Participants were interviewed using the technique of talk/turning within--an open creative interview format (Ray, 1987). The taped interviews were transcribed and analyzed. Data analysis used Colaizzi's (1978) phenomenological technique. The unity of meaning of the study findings is in the statement: "Life is Hard."
Findings revealed five dimensions commonly experienced within contexts of homelessness. They are a sense of person, a sense of place, a sense of timing, a sense of community, and a sense of humor. An antecedent metatheme, Disequilibrium, emerged with themes of poverty, personal and family stressors, losing control, and repeated cycles of illness. Findings revealed four additional metathemes: personhood, uncertainties, creative survival tactics, and relationships.
Developing appropriate nursing diagnoses and using the nursing process has the potential for improving the quality of care of homeless persons. Baseline data about everyday challenges that homeless women face may facilitate greater understanding of homeless women's needs and risk factors that led to their homelessness. The nurse's awareness of how chronically mentally ill homeless women participate in their care would enhance use of the care-planning process. The nurse's increased awareness may contribute to further development of community health program-planning strategies and public policies that provide comprehensive supportive services and funding to chronically mentally ill homeless women.

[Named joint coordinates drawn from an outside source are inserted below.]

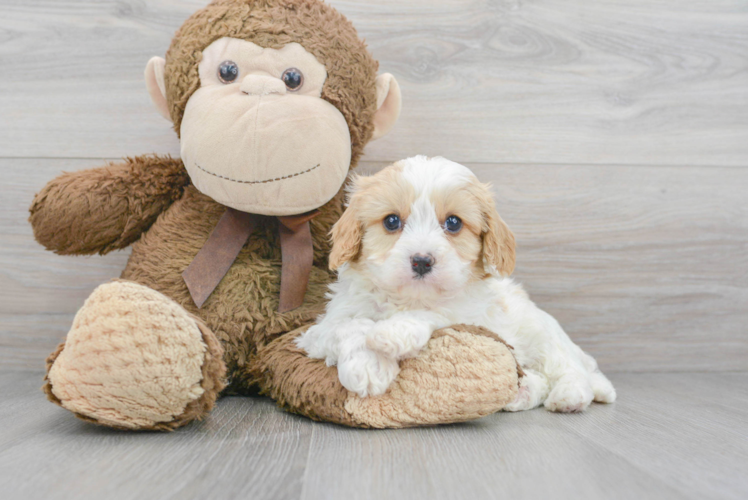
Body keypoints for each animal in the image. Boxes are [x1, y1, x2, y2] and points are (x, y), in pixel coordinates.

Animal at [296, 155, 616, 410]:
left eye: (453, 223)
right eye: (391, 221)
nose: (421, 261)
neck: (408, 298)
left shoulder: (470, 316)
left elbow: (436, 313)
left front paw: (394, 332)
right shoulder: (318, 332)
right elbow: (349, 326)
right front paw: (368, 365)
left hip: (543, 333)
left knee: (568, 368)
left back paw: (570, 396)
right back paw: (522, 392)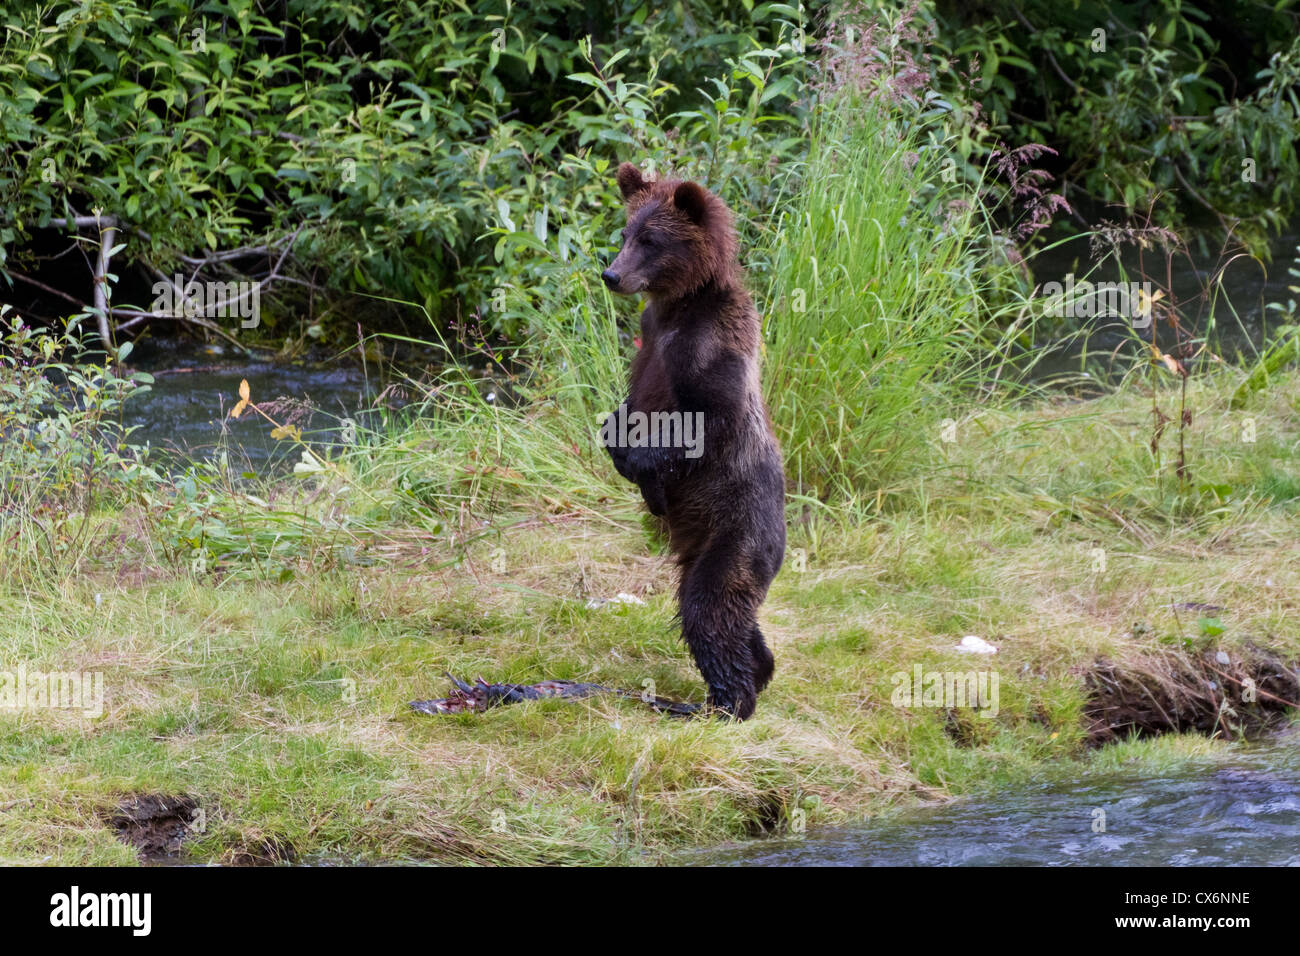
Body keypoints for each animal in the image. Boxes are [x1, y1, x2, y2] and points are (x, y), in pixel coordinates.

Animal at [599, 161, 786, 720]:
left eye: (651, 239)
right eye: (625, 232)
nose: (611, 274)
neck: (678, 306)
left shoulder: (711, 345)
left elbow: (707, 421)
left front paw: (647, 476)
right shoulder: (648, 342)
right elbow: (622, 413)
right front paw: (625, 456)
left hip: (737, 533)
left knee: (709, 605)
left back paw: (724, 702)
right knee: (728, 615)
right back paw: (758, 669)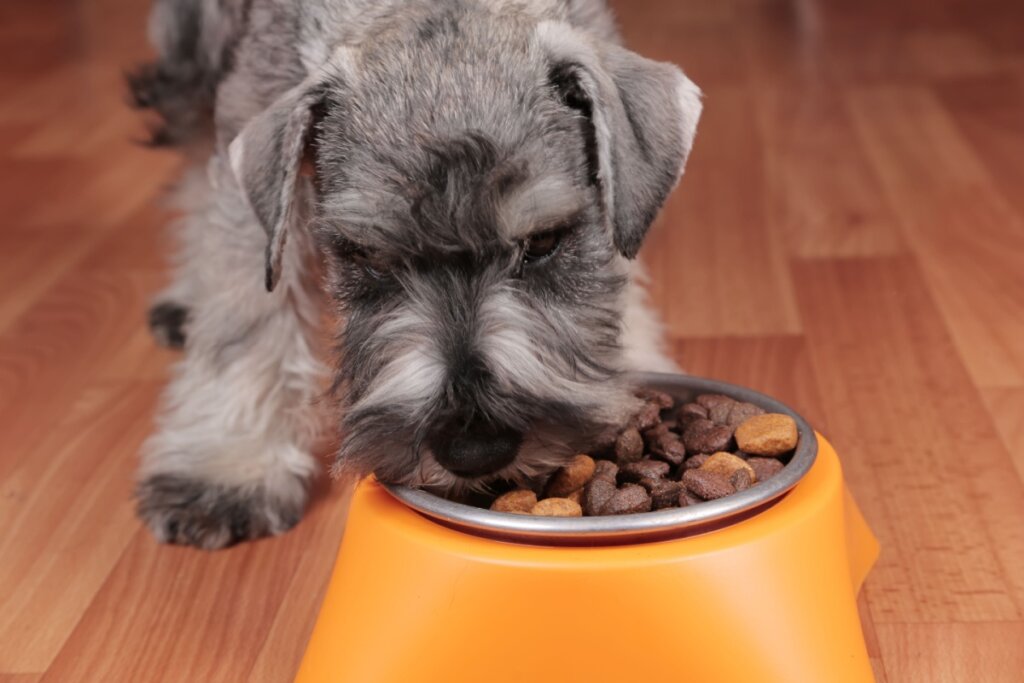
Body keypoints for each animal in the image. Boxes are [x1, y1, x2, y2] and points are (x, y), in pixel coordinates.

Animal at [128, 0, 700, 548]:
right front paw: (226, 471)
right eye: (370, 257)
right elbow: (246, 318)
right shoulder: (253, 185)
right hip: (193, 48)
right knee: (194, 156)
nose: (473, 448)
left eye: (542, 242)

The nurse's understanding of the meaning of experiences of homeless women diagnosed as chronically mentally ill may promote a means for improving client/nurse interactions, advocacy, care-planning strategies, access and utilization of available health care services. Nursing may play a more significant role in providing emergency and supportive services, identifying risk factors of homelessness, and intervening with persons on the verge of being homeless.